**Action requise A**
Répondez aux questions suivantes à l'aide de l'article sur la conférence d'Aparecida.
(i) Dans quelle ville Paul VI s'est-il rendu en 1968 ?
(ii) Combien de jours le pape est-il resté à Sao Paulo ?
(iii) À quel institut appartient Bernard Lestienne ?

**Section du texte**
^^^^^^^^

AMÉRIQUE LATINE - Point de vue sur la Cinquième conférence des évêques d’Amérique latine à Aparecida, au Brésil

P. Bernard Lestienne, sj

vendredi 1er juin 2007, mis en ligne par Dial

Il est trop tôt pour faire une évaluation d’ensemble du travail effectué par les évêques à Aparecida au cours de la Vème Conférence générale des évêques d’Amérique latine et des Caraïbes, qui vient de se terminer. Nous ne disposons pas encore du texte final envoyé à Rome et les contacts de la Conférence avec la presse ont été succincts tout au long de la rencontre. Dial reviendra prochainement sur les orientations qui auront été prises au cours de cette Conférence. Dans l’immédiat, Bernard Lestienne sj, de l’Ibrades (Institut Brésilien de Développement), organe annexe de la Conférence nationale des évêques brésiliens (CNBB) a bien voulu rédiger pour Dial l’article ci-dessous dans lequel il fait le point sur les travaux préparatoires de la Conférence, qui ont donné lieu à des contributions substantielles et d’origines diverses. Il analyse également la portée du voyage de Benoît XVI et tout particulièrement le contenu de son discours introductif à la Conférence. Comme les grands médias n’ont pas nécessairement mis en valeur ce qu’il y eut de plus important et de plus positif, il importe que Dial publie un point de vue dont l’aspect critique n’élimine pas une vision plus équilibrée de l’événement.


La visite du pape

Comme ses prédécesseurs – Paul VI à Medellin (Colombie) en 1968, et Jean Paul II à Puebla (Mexique) en 1979 et à Saint-Domingue (République Dominicaine) en 1992 – Benoît XVI est venu au Brésil pour l’ouverture de la Vème Conférence générale (Vème CG) des évêques d’Amérique latine et des Caraïbes. Avant cela, le pape est resté quatre jours à Sao Paulo (environ 18 millions d’habitants) pour un premier voyage hors des frontières de l’Europe. Au-delà des visites protocolaires, il a rencontré et dialogué avec la jeunesse, en particulier avec des drogués en récupération, avec les évêques du Brésil, avec des religieuses contemplatives, et avec des séminaristes, prêtres, religieux et religieuses.

La couverture médiatique fut totale et bien faite. Dans l’ensemble, les TV et radios présentèrent une figure sympathique du pape ; moins de ses discours. La « défense de la vie » fut quasi exclusivement interprétée par la presse comme condamnation de l’avortement et de l’euthanasie, bien que Benoît XVI l’associât aussi à la promotion de la personne humaine et à « la solidarité, en particulier envers les pauvres et abandonnés ». La presse mit aussi en avant, de manière exagérée, la croissance des sectes, comme si l’effort d’évangélisation de l’Eglise catholique dans une société en profonde crise de valeurs était d’abord orienté contre ces nombreux groupes religieux.

^^^^^^^^

**Entrées de données**

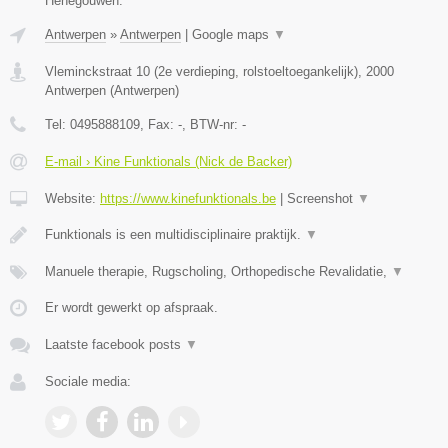
Henegouwen.
Antwerpen
»
Antwerpen
|
Google maps
▼
Vleminckstraat 10 (2e verdieping, rolstoeltoegankelijk)
,
2000
Antwerpen
(
Antwerpen
)
Tel:
0495888109
, Fax:
-
, BTW-nr:
-
E-mail › Kine Funktionals (Nick de Backer)
Website:
https://www.kinefunktionals.be
|
Screenshot
▼
Funktionals is een multidisciplinaire praktijk.
▼
Manuele therapie, Rugscholing, Orthopedische Revalidatie,
▼
Er wordt gewerkt op afspraak.
Laatste facebook posts
▼
Sociale media:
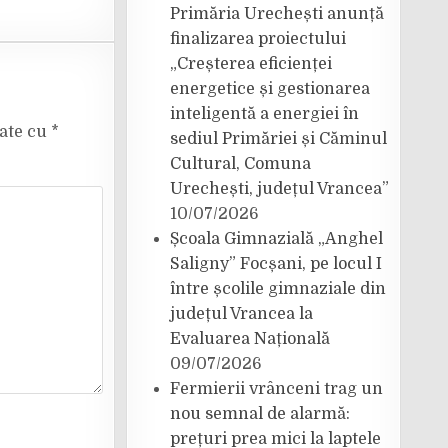
Primăria Urechești anunță
finalizarea proiectului
„Creșterea eficienței
energetice și gestionarea
inteligentă a energiei în
cate cu
*
sediul Primăriei și Căminul
Cultural, Comuna
Urechești, județul Vrancea”
10/07/2026
Școala Gimnazială „Anghel
Saligny” Focșani, pe locul I
între școlile gimnaziale din
județul Vrancea la
Evaluarea Națională
09/07/2026
Fermierii vrânceni trag un
nou semnal de alarmă:
prețuri prea mici la laptele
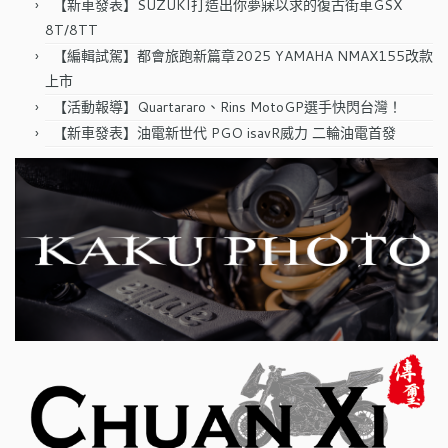
【新車發表】SUZUKI打造出你夢寐以求的復古街車GSX
8T/8TT
【編輯試駕】都會旅跑新篇章2025 YAMAHA NMAX155改款
上市
【活動報導】Quartararo、Rins MotoGP選手快閃台灣！
【新車發表】油電新世代 PGO isavR威力 二輪油電首發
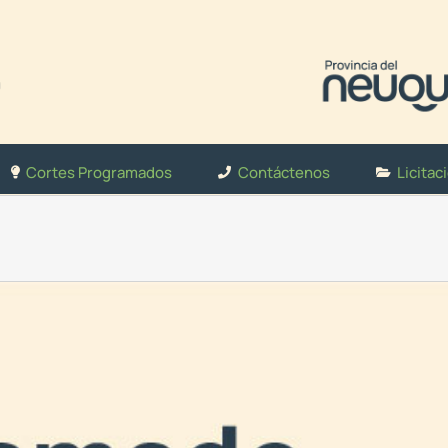
Cortes Programados
Contáctenos
Licitac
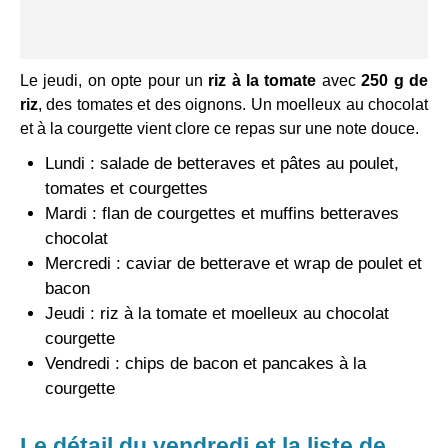
Le jeudi, on opte pour un
riz à la tomate
avec
250 g de
riz
, des tomates et des oignons. Un moelleux au chocolat
et à la courgette vient clore ce repas sur une note douce.
Lundi : salade de betteraves et pâtes au poulet,
tomates et courgettes
Mardi : flan de courgettes et muffins betteraves
chocolat
Mercredi : caviar de betterave et wrap de poulet et
bacon
Jeudi : riz à la tomate et moelleux au chocolat
courgette
Vendredi : chips de bacon et pancakes à la
courgette
Le détail du vendredi et la liste de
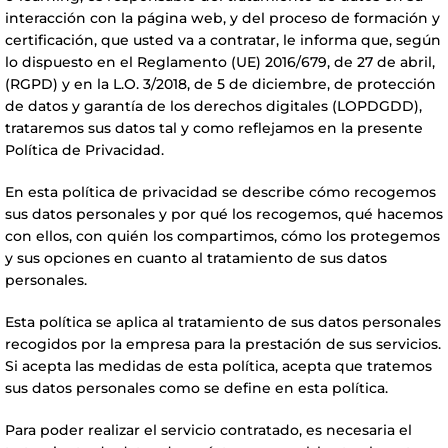
interacción con la página web, y del proceso de formación y
certificación, que usted va a contratar, le informa que, según
lo dispuesto en el Reglamento (UE) 2016/679, de 27 de abril,
(RGPD) y en la L.O. 3/2018, de 5 de diciembre, de protección
de datos y garantía de los derechos digitales (LOPDGDD),
trataremos sus datos tal y como reflejamos en la presente
Política de Privacidad.
En esta política de privacidad se describe cómo recogemos
sus datos personales y por qué los recogemos, qué hacemos
con ellos, con quién los compartimos, cómo los protegemos
y sus opciones en cuanto al tratamiento de sus datos
personales.
Esta política se aplica al tratamiento de sus datos personales
recogidos por la empresa para la prestación de sus servicios.
Si acepta las medidas de esta política, acepta que tratemos
sus datos personales como se define en esta política.
Para poder realizar el servicio contratado, es necesaria el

^^^^^^^^

**Action requise B**
Transformez en tableau Markdown les lignes des entrées, en commençant par celle qui contient « Primăria Urechești anunță » et en terminant par celle qui contient « Fermierii vrânceni trag un ». Utilisez les colonnes Numéro et Ligne, et omettez les lignes vides.

**Solution A**
(i) Paul VI s'est rendu à Medellin, en Colombie.
(ii) Le pape est resté quatre jours à Sao Paulo.
(iii) Bernard Lestienne appartient à l'Ibrades (Institut Brésilien de Développement).

**Solution B**
| Numéro | Ligne |
|---|---|
| 1 | Primăria Urechești anunță |
| 2 | finalizarea proiectului |
| 3 | „Creșterea eficienței |
| 4 | energetice și gestionarea |
| 5 | inteligentă a energiei în |
| 6 | cate cu |
| 7 | * |
| 8 | sediul Primăriei și Căminul |
| 9 | Cultural, Comuna |
| 10 | Urechești, județul Vrancea” |
| 11 | 10/07/2026 |
| 12 | Școala Gimnazială „Anghel |
| 13 | Saligny” Focșani, pe locul I |
| 14 | între școlile gimnaziale din |
| 15 | județul Vrancea la |
| 16 | Evaluarea Națională |
| 17 | 09/07/2026 |
| 18 | Fermierii vrânceni trag un |